__Task brief__.
Starting at the line that contains "2022-11-10, 2022-11-11" and going through the end of the material, output those lines as a numbered list with blank lines skipped. Leave the pictures out of your answer.

Figure understanding tasks
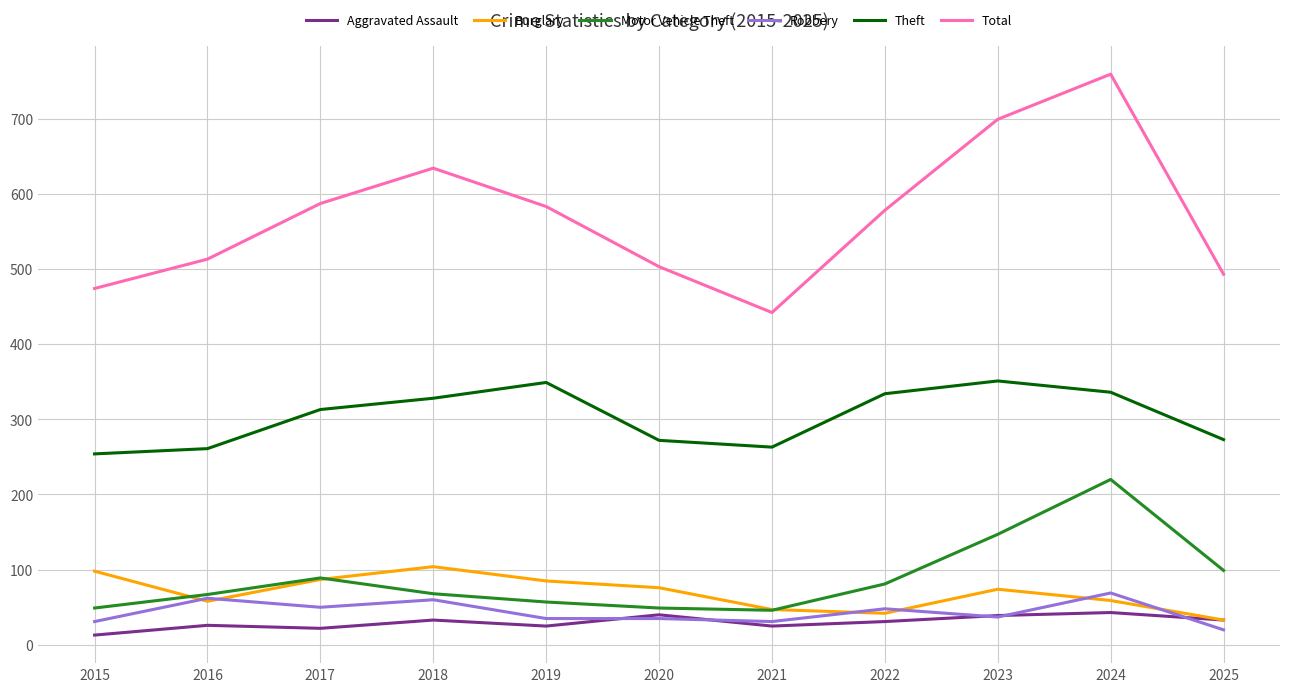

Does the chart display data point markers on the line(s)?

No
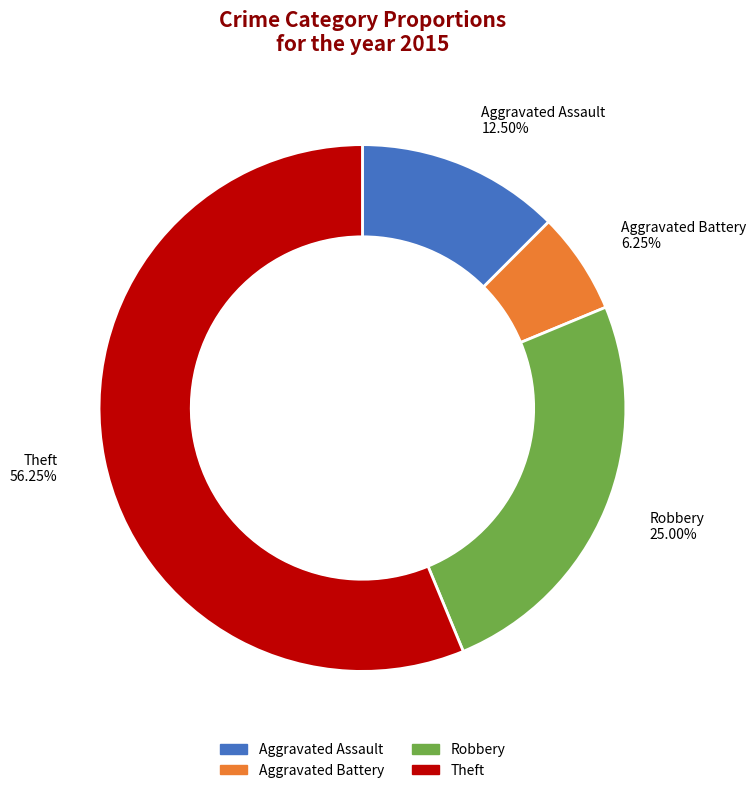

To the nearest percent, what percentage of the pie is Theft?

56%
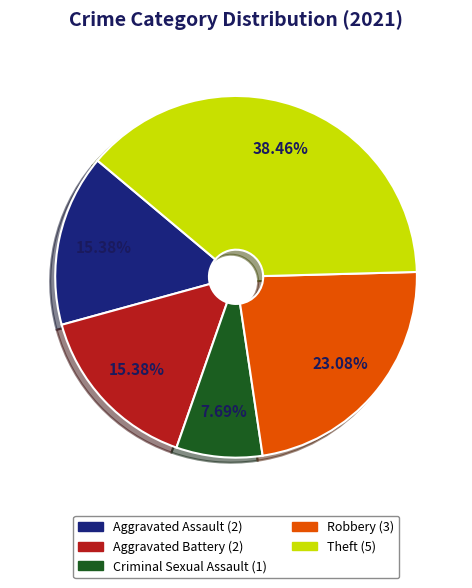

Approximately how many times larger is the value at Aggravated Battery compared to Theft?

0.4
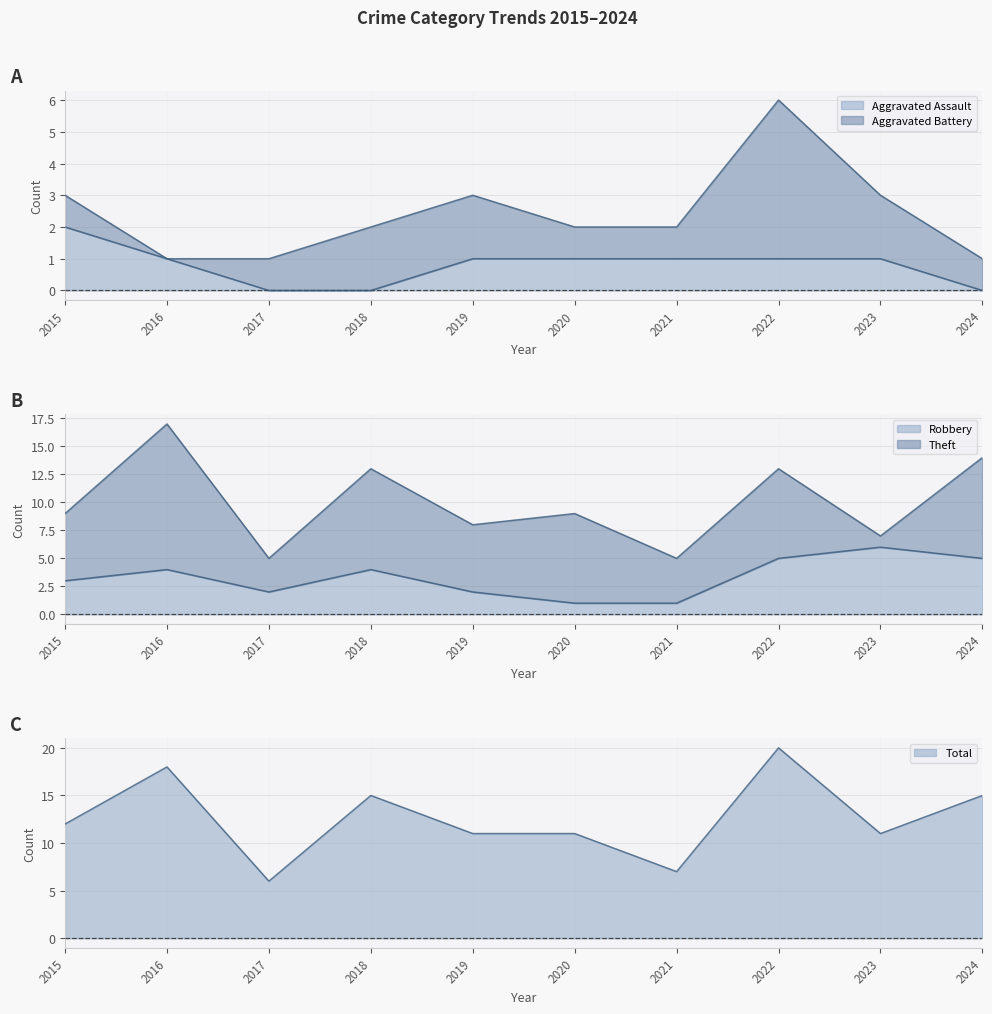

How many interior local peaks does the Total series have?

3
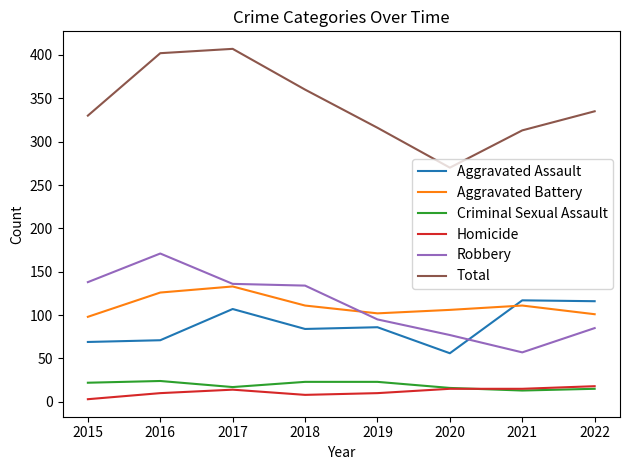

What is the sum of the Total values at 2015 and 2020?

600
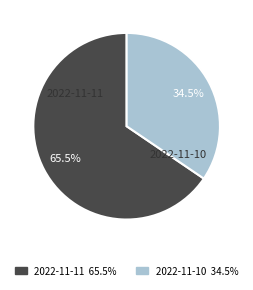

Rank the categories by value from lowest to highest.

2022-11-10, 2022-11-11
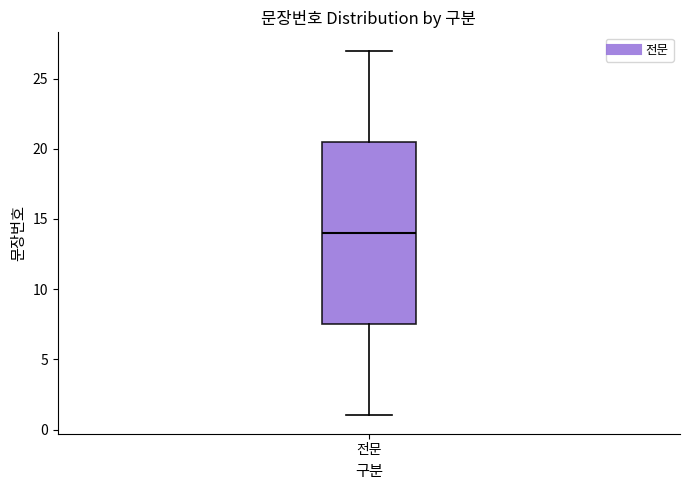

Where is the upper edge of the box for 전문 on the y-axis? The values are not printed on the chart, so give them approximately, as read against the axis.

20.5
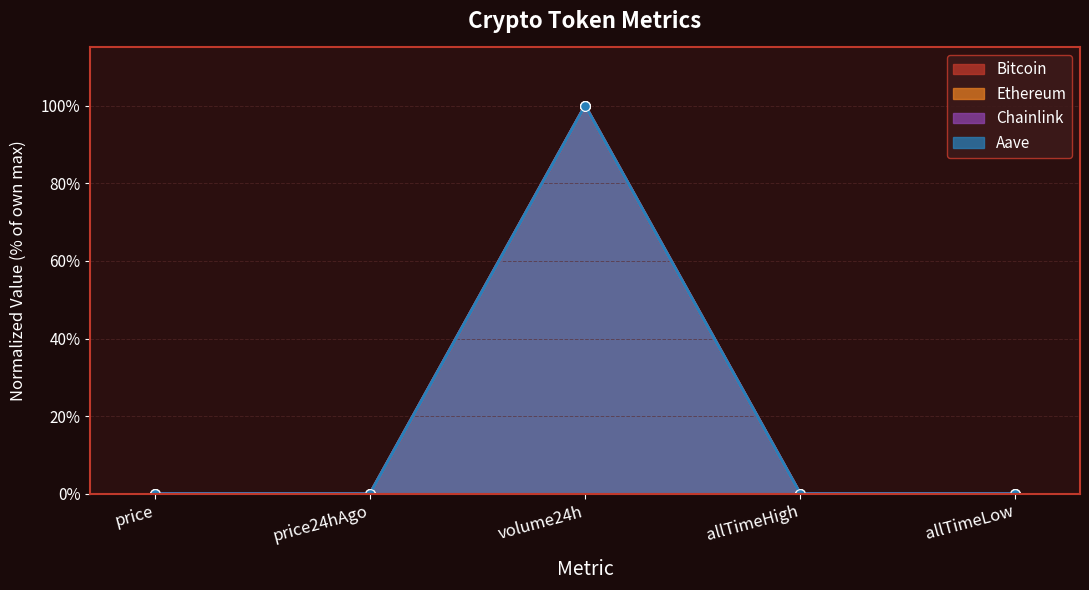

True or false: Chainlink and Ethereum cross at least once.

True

__Your solution__.
1. 2022-11-10, 2022-11-11
2. Where is the upper edge of the box for 전문 on the y-axis? The values are not printed on the chart, so give them approximately, as read against the axis.
3. 20.5
4. True or false: Chainlink and Ethereum cross at least once.
5. True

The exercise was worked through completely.